I made a couple of spindles with wooden toy wheels and dowel rods, light ones that I’ve been using to make really thin singles and heavy ones with a hook that I’ve been using for plying and ply-on-the-fly. All supplies for them except the sandpaper from Hobby Lobby, since I worked there and all. I plan to make a few more; old cds, decorative wooden motifs, big glass beads, and stone donuts all beckon to be stuck on a dowel as whorls.
Actually, the first non-cat-hair fiber I spun was wool sold for felting from Hobby Lobby, from which I have knitted some pretty sweet socks. Easy access makes a difference, sometimes, and the local yarn shops are just starting to have spinning fibers and equipment.
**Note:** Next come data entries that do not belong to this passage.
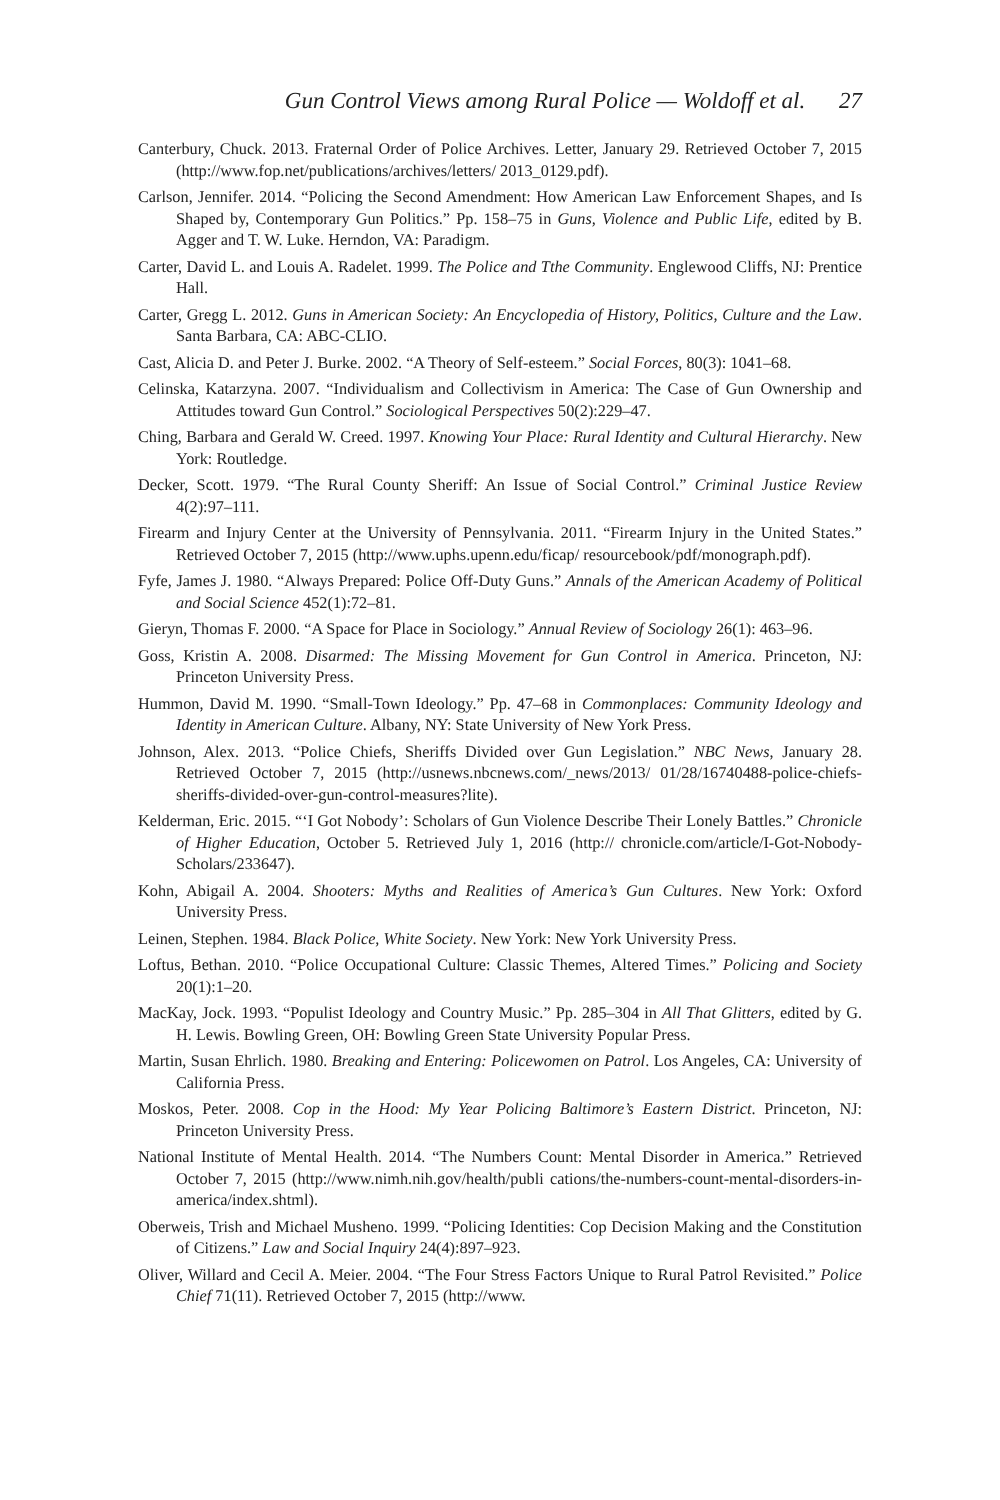Gun Control Views among Rural Police — Woldoff et al. 27
Canterbury, Chuck. 2013. Fraternal Order of Police Archives. Letter, January 29. Retrieved October 7, 2015 (http://www.fop.net/publications/archives/letters/ 2013_0129.pdf).
Carlson, Jennifer. 2014. “Policing the Second Amendment: How American Law Enforcement Shapes, and Is Shaped by, Contemporary Gun Politics.” Pp. 158–75 in Guns, Violence and Public Life, edited by B. Agger and T. W. Luke. Herndon, VA: Paradigm.
Carter, David L. and Louis A. Radelet. 1999. The Police and Tthe Community. Englewood Cliffs, NJ: Prentice Hall.
Carter, Gregg L. 2012. Guns in American Society: An Encyclopedia of History, Politics, Culture and the Law. Santa Barbara, CA: ABC-CLIO.
Cast, Alicia D. and Peter J. Burke. 2002. “A Theory of Self-esteem.” Social Forces, 80(3): 1041–68.
Celinska, Katarzyna. 2007. “Individualism and Collectivism in America: The Case of Gun Ownership and Attitudes toward Gun Control.” Sociological Perspectives 50(2):229–47.
Ching, Barbara and Gerald W. Creed. 1997. Knowing Your Place: Rural Identity and Cultural Hierarchy. New York: Routledge.
Decker, Scott. 1979. “The Rural County Sheriff: An Issue of Social Control.” Criminal Justice Review 4(2):97–111.
Firearm and Injury Center at the University of Pennsylvania. 2011. “Firearm Injury in the United States.” Retrieved October 7, 2015 (http://www.uphs.upenn.edu/ficap/ resourcebook/pdf/monograph.pdf).
Fyfe, James J. 1980. “Always Prepared: Police Off-Duty Guns.” Annals of the American Academy of Political and Social Science 452(1):72–81.
Gieryn, Thomas F. 2000. “A Space for Place in Sociology.” Annual Review of Sociology 26(1): 463–96.
Goss, Kristin A. 2008. Disarmed: The Missing Movement for Gun Control in America. Princeton, NJ: Princeton University Press.
Hummon, David M. 1990. “Small-Town Ideology.” Pp. 47–68 in Commonplaces: Community Ideology and Identity in American Culture. Albany, NY: State University of New York Press.
Johnson, Alex. 2013. “Police Chiefs, Sheriffs Divided over Gun Legislation.” NBC News, January 28. Retrieved October 7, 2015 (http://usnews.nbcnews.com/_news/2013/ 01/28/16740488-police-chiefs-sheriffs-divided-over-gun-control-measures?lite).
Kelderman, Eric. 2015. “‘I Got Nobody’: Scholars of Gun Violence Describe Their Lonely Battles.” Chronicle of Higher Education, October 5. Retrieved July 1, 2016 (http:// chronicle.com/article/I-Got-Nobody-Scholars/233647).
Kohn, Abigail A. 2004. Shooters: Myths and Realities of America’s Gun Cultures. New York: Oxford University Press.
Leinen, Stephen. 1984. Black Police, White Society. New York: New York University Press.
Loftus, Bethan. 2010. “Police Occupational Culture: Classic Themes, Altered Times.” Policing and Society 20(1):1–20.
MacKay, Jock. 1993. “Populist Ideology and Country Music.” Pp. 285–304 in All That Glitters, edited by G. H. Lewis. Bowling Green, OH: Bowling Green State University Popular Press.
Martin, Susan Ehrlich. 1980. Breaking and Entering: Policewomen on Patrol. Los Angeles, CA: University of California Press.
Moskos, Peter. 2008. Cop in the Hood: My Year Policing Baltimore’s Eastern District. Princeton, NJ: Princeton University Press.
National Institute of Mental Health. 2014. “The Numbers Count: Mental Disorder in America.” Retrieved October 7, 2015 (http://www.nimh.nih.gov/health/publi cations/the-numbers-count-mental-disorders-in-america/index.shtml).
Oberweis, Trish and Michael Musheno. 1999. “Policing Identities: Cop Decision Making and the Constitution of Citizens.” Law and Social Inquiry 24(4):897–923.
Oliver, Willard and Cecil A. Meier. 2004. “The Four Stress Factors Unique to Rural Patrol Revisited.” Police Chief 71(11). Retrieved October 7, 2015 (http://www.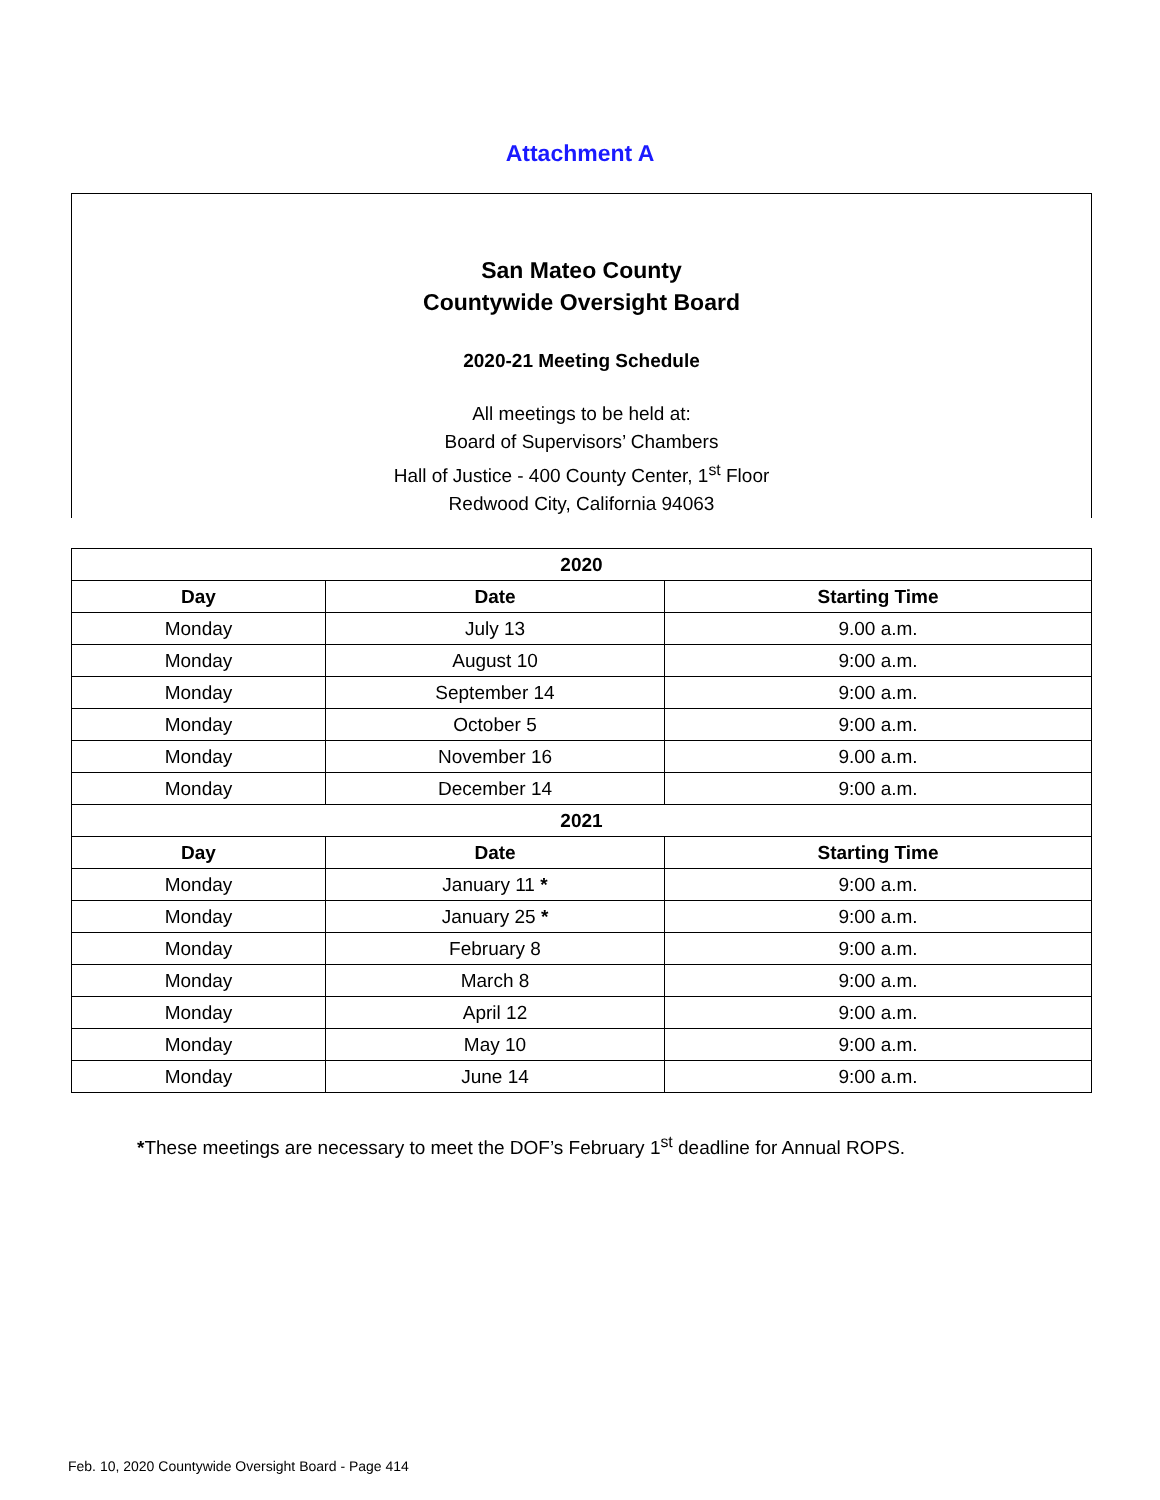Attachment A
San Mateo County
Countywide Oversight Board
2020-21 Meeting Schedule
All meetings to be held at:
Board of Supervisors’ Chambers
Hall of Justice - 400 County Center, 1<sup>st</sup> Floor
Redwood City, California 94063
| 2020 | | |
| --- | --- | --- |
| Day | Date | Starting Time |
| Monday | July 13 | 9.00 a.m. |
| Monday | August 10 | 9:00 a.m. |
| Monday | September 14 | 9:00 a.m. |
| Monday | October 5 | 9:00 a.m. |
| Monday | November 16 | 9.00 a.m. |
| Monday | December 14 | 9:00 a.m. |
| 2021 | | |
| Day | Date | Starting Time |
| Monday | January 11 * | 9:00 a.m. |
| Monday | January 25 * | 9:00 a.m. |
| Monday | February 8 | 9:00 a.m. |
| Monday | March 8 | 9:00 a.m. |
| Monday | April 12 | 9:00 a.m. |
| Monday | May 10 | 9:00 a.m. |
| Monday | June 14 | 9:00 a.m. |
*These meetings are necessary to meet the DOF’s February 1<sup>st</sup> deadline for Annual ROPS.
Feb. 10, 2020 Countywide Oversight Board - Page 414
Oooo, and now the farmer’s market in Fayettville has a fiber and yarn seller!
When I decided to take spinning more seriously, I bought a pound of natural cream-colored New Zealand wool roving from Au Gres Sheep Factory at the big War Eagle craft fair.
Being the pack rat I am, there were soon more fiber acqusitions: dyed and natural Romney roving from fleecemakers on Etsy, 8 oz. of Paradise Fibers’ Potluck domestic wool roving in multi-colored naturals, a silk cap from a local shop called KnitWicks, 4 oz. of gorgeous purple-pink batts from the farmer’s market, and about a pound of cotton roving from the thrift store for $2!

And…I found bags of alpaca fleece on Craigslist. I only bought one bag, and it weighed 5 pounds! Beautiful, rich reddish brown locks and fluff, although it’s really dusty. I’d still like to get some bamboo, and try some different wools and exotics, but these fibers will keep me busy for a while!
I’ve been trying out ‘ply-on-the-fly’ with the pretty dyed Romney on a bigger plying spindle with the hook. It’s a fabulous technique, but it’s much harder to make light weight yarn with the bigger spindle and the results so far are roughly worsted weight. Not that I mind; the Romney is really fluffy and will make a great hat and mittens or something similarly warm and cozy. I’m using a smaller spindle as a supported spindle to make cotton thread. I think it will ply up into something like size 5 pearl cotton, which I’ll dye and crochet or tat into lace.